Americans are Putting Inflation on the Credit Card, Federal Reserve Bank Study Shows

They’re not just racking up higher balances on their credit cards as sky-high inflation and rising interest rates hit household wallets, though. A study released Tuesday by the Federal Reserve Bank of New York’s Center for Microeconomic Data shows a 13% cumulative year-over-year increase in credit card balances. That’s the largest jump in 20 years, since 2002.

Credit card debt stands at $890 billion as of the end of the second quarter, according to the quarterly report on household debt and credit. While credit card balances typically rise during the second quarter, the $46 billion increase makes the second quarter one of the highest jumps on record since 1999. The last time total credit card balances were this high was the first quarter of 2020.

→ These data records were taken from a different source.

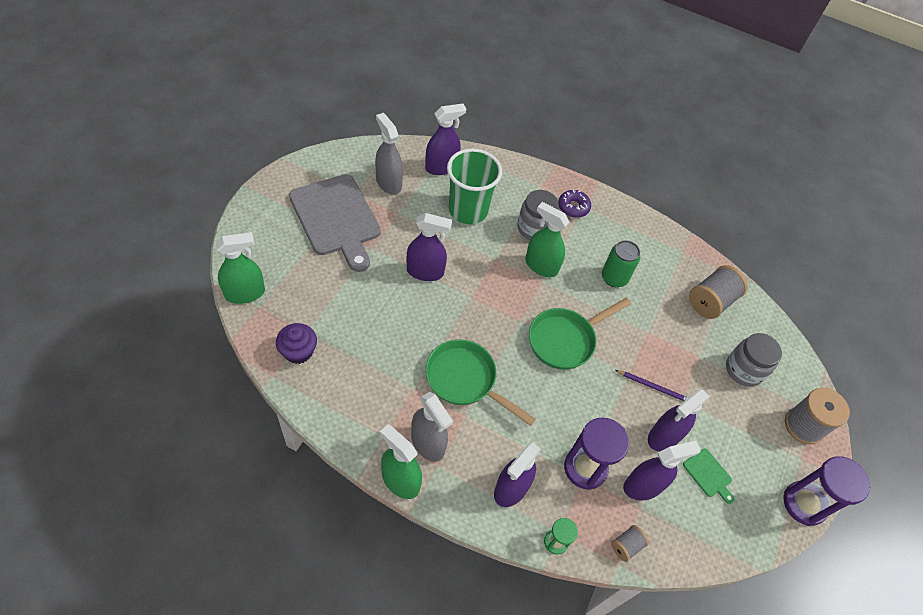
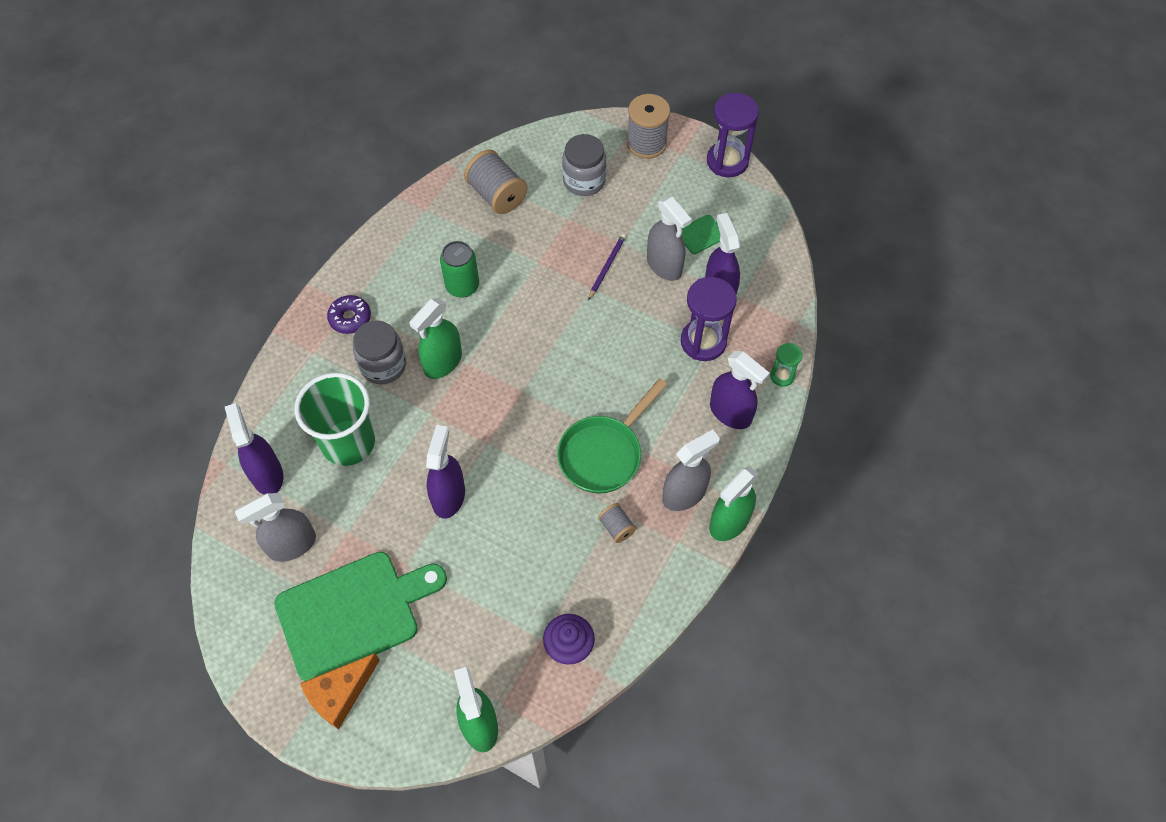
camera: 80 degrees left, 5 degrees up
(279, 213) = (340, 694): none -> orange cheese
(336, 218) = (353, 613): grey cutting board -> green cutting board
(565, 340) = (549, 345): green pan -> none
(626, 546) = (780, 315): grey spool -> grey spool (616, 527)
(664, 436) = (664, 266): purple spray bottle -> grey spray bottle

“Americans are borrowing more, but a big part of the increased borrowing is attributable to higher prices,” New York Fed researchers wrote Tuesday. Not only did balances increase, researchers note, but the number of new credit cards was up too.

Mortgages, auto loans, retail cards, and other consumer loans also rose at a fairly rapid clip. In total, non-housing debt grew by $103 billion during the second quarter, the largest increase recorded by the New York Fed since 2016.

Overall, Americans’ total household debt increased by 2% to $16.15 trillion during the second quarter, according to the New York Fed. That puts balances about $2 trillion higher than they were at the end of 2019, prior to the onset of the pandemic.